Not sure if I was able to reproduce this one! Had gotten an email awhile back, not sure if there are updates
I made a test schema with some data like this
chado=# select * from analysisfeature;
analysisfeature_id | feature_id | analysis_id | rawscore | normscore | significance | identity
--------------------+------------+-------------+----------+-----------+--------------+----------
8 | 8 | 5 | | | |
9 | 9 | 5 | | | |
10 | 10 | 5 | | | |
12 | 9 | 6 | | | |
11 | 8 | 6 | | | |
13 | 10 | 6 | | | |
(6 rows)
chado=# select feature_id,dbxref_id,organism_id,name,uniquename,seqlen,md5checksum,type_id,is_analysis,is_obsolete,timeaccessioned,timelastmodified from feature;
feature_id | dbxref_id | organism_id | name | uniquename | seqlen | md5checksum | type_id | is_analysis | is_obsolete | timeaccessioned | timelastmodified
------------+-----------+-------------+-------+------------+--------+-------------+---------+-------------+-------------+----------------------------+----------------------------
5 | | 5 | ctgB | ctgB | 6079 | | 638 | t | f | 2017-01-19 21:08:22.238024 | 2017-01-19 21:08:22.238024
6 | | 5 | ctgA | ctgA | 50001 | | 638 | t | f | 2017-01-19 21:08:22.238024 | 2017-01-19 21:08:22.238024
8 | | 5 | match | match | | | 1319 | t | f | 2017-01-19 21:08:27.395593 | 2017-01-19 21:08:27.395593
9 | | 5 | part1 | part1 | | | 2278 | t | f | 2017-01-19 21:08:27.395593 | 2017-01-19 21:08:27.395593
10 | | 5 | part2 | part2 | | | 2278 | t | f | 2017-01-19 21:08:27.395593 | 2017-01-19 21:08:27.395593
(5 rows)
chado=# select * from analysis;
analysis_id | name | description | program | programversion | algorithm | sourcename | sourceversion | sourceuri | timeexecuted
-------------+-----------+-------------+---------+----------------+-----------+------------+---------------+-----------+----------------------------
5 | analysis1 | | | null | | | | | 2017-01-19 21:08:22.238024
6 | analysis2 | | | null | | | | | 2017-01-19 21:08:22.238024
(2 rows)
Then use prepare-refseqs with volvox.fa and biodb-to-json.pl on something like this
{
"tracks" : [
{
"feature" : [
"match"
],
"track" : "alignments"
}
],
"TRACK DEFAULTS" : {
"autocomplete" : "all",
"class" : "feature"
},
"db_args" : {
"-dsn":"dbi:Pg:dbname=chado;host=localhost",
"-user":"yyyyyyyyyyyyyyyyyy",
"-pass":"xxxxxxxxxxxxxxxx"
},
"description" : "Volvox Example Database",
"db_adaptor" : "Bio::DB::Das::Chado"
}
It didn't seem that this output had any duplicate features though
Ok, after lots of digging, it appears that Bio::DB::Das::Chado::Segment in the sub features
subroutine, uses the following query to identify distinct sequences:
my $select_part = "select distinct f.name,fl.fmin,fl.fmax,fl.strand,fl.phase,"

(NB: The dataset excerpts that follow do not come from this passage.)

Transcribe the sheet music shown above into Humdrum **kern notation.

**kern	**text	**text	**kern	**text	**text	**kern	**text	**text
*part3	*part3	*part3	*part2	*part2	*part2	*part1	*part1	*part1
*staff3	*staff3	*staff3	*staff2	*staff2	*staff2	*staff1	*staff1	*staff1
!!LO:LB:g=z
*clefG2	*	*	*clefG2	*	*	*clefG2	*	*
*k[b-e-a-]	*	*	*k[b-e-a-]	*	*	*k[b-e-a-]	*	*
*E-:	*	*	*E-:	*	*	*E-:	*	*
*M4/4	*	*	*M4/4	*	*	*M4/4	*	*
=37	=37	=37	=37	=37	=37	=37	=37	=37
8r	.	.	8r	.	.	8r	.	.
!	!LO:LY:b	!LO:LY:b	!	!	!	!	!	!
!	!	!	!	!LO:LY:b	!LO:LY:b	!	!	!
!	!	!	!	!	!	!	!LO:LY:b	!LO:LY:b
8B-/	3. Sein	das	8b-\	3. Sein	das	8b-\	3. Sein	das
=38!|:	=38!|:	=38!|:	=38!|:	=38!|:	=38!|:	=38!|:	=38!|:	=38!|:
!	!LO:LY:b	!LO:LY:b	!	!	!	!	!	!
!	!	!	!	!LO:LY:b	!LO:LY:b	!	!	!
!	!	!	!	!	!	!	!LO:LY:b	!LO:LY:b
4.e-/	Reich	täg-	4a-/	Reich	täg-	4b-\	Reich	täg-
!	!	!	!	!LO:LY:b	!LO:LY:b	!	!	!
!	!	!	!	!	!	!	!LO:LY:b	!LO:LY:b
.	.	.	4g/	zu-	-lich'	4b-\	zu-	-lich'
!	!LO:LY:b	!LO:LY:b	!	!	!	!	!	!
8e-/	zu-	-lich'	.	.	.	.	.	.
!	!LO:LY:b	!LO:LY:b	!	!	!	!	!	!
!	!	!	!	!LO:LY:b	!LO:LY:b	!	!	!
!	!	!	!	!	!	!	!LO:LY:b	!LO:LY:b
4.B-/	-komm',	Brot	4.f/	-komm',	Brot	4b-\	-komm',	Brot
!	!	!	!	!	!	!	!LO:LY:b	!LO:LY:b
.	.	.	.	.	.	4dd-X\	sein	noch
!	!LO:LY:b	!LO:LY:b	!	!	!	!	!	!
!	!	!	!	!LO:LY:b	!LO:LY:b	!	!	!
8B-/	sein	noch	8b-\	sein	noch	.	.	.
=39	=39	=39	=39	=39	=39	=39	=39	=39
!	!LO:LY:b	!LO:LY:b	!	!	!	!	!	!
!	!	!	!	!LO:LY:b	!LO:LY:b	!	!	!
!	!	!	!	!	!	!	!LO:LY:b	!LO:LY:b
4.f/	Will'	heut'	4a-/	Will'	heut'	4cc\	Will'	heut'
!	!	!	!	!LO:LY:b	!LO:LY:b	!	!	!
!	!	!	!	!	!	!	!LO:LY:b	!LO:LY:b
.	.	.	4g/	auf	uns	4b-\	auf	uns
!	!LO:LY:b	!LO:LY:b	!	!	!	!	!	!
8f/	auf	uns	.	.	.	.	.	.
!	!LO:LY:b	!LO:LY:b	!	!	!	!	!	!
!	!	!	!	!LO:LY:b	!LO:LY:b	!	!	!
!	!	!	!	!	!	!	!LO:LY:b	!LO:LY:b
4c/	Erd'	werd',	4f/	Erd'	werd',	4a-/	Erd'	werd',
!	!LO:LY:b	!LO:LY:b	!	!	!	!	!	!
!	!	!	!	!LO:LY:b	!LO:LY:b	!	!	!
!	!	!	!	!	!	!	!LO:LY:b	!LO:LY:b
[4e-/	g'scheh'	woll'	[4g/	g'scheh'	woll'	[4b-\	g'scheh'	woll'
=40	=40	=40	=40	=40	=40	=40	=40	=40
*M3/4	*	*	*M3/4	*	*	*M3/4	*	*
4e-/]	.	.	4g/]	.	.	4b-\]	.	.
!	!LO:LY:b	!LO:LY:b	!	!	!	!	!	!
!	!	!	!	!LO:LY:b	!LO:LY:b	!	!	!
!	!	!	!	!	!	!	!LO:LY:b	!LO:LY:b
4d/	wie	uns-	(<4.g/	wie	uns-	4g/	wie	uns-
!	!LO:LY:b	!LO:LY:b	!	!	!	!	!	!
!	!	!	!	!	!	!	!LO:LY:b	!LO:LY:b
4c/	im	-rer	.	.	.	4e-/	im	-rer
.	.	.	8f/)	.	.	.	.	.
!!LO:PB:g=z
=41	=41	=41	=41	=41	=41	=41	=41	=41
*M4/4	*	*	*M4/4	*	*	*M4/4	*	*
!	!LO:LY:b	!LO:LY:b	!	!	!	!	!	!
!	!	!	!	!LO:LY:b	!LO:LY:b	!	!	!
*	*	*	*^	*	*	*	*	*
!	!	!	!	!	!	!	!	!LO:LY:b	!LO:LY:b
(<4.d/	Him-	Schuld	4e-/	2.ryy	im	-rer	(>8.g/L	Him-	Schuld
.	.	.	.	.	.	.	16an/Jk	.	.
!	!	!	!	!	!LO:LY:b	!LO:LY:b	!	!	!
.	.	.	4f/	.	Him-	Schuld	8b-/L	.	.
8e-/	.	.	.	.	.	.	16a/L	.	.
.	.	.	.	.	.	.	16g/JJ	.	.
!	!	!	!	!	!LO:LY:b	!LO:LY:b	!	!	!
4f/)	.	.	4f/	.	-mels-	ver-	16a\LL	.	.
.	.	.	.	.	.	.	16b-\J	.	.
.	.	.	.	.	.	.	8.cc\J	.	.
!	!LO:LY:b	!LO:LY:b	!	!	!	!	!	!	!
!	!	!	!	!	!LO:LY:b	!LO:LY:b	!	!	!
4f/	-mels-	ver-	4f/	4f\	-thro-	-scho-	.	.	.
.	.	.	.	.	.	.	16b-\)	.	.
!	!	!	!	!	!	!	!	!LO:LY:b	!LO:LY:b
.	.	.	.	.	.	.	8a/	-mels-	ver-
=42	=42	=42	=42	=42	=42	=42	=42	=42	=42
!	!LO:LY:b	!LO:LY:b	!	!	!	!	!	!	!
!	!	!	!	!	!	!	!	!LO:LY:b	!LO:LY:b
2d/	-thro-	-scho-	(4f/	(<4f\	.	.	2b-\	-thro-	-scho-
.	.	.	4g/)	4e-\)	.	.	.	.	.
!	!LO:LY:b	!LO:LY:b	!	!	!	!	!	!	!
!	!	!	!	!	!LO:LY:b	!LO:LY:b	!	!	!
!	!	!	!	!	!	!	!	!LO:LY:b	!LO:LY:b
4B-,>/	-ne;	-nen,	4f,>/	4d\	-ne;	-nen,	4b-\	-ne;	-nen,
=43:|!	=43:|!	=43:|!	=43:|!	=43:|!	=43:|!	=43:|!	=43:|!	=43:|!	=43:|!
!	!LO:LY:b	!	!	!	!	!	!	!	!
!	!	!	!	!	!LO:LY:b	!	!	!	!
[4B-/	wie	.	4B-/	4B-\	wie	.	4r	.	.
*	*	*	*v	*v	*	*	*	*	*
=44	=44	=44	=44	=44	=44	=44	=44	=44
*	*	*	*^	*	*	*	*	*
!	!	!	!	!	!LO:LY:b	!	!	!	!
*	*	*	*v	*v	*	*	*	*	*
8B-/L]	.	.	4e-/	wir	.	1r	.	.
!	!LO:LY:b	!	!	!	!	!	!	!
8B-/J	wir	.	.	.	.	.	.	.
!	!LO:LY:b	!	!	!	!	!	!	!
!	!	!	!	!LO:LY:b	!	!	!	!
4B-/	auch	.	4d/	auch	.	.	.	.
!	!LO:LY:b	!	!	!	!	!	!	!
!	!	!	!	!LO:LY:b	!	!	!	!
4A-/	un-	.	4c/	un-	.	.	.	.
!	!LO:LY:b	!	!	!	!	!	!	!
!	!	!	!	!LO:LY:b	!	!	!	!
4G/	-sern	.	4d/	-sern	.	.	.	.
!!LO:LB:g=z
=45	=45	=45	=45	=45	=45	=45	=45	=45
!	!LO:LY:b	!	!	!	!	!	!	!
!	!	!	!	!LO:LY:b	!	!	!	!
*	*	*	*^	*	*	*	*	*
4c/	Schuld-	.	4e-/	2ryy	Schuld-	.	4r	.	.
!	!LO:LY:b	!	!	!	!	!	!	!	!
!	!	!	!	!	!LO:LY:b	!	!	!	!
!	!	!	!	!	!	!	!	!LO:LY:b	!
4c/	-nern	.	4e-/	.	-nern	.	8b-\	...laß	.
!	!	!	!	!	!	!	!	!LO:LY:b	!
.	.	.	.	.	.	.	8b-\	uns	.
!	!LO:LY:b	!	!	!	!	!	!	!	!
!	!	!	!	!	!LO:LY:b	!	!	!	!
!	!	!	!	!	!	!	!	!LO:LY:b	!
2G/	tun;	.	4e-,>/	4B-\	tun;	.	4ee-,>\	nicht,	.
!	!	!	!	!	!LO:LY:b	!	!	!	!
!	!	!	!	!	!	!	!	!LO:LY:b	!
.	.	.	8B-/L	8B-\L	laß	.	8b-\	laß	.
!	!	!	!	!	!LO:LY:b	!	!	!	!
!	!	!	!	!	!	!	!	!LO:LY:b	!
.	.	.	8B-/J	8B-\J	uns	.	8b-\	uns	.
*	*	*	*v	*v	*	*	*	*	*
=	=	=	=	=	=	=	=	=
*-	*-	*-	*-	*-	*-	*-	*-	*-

."fl.locgroup,fl.srcfeature_id,f.type_id,f.uniquename,"
."f.feature_id, af.significance as score, "
."fd.dbxref_id,f.is_obsolete ";
my $order_by = "order by f.type_id,fl.fmin ";
which leads me to believe that the important part here is the SELECT DISTINCT using af.significance
. Could you try changing your test data to have distinct values for significance, which I think would lead to replication of the duplicate features problem.
For reference: http://cpansearch.perl.org/src/SCAIN/Bio-DB-Das-Chado-0.35a/lib/Bio/DB/Das/Chado/Segment.pm
The relevant call to Bio::DB::Das::Chado::Segment https://github.com/GMOD/jbrowse/blob/dd5e7a9e65b9cff9920d1857c677ecf89b009150/src/perl5/Bio/JBrowse/Cmd/BioDBToJson.pm#L106-L107
A possible solution may be to filter out duplicate features present in $db_stream
in Bio::JBrowse::Cmd::BioDbToJson. This should probably be controlled by a config option specific to each track.
changing a significance value does indeed seem to duplicate the features!
But if the data for two different features is not the same, don't we want to treat them as two distinct features?
This is occurring when a single feature has multiple analysis values. There is only one feature, so the physical location (and feature_id) is identical in the database.
The bug is causing feature duplication when there are multiple analysisfeatures associated with a single feature that have distinct significance values (see my Feb 15th comment about Bio::DB::Das::Chado::Segment
). This can happen when you have two statistics, eg. p(HeterozygoteExcess) and p(HeterozygoteDeficit), for a single feature, in this case a SNP. I don't think adding analyses should translate to duplicating the features.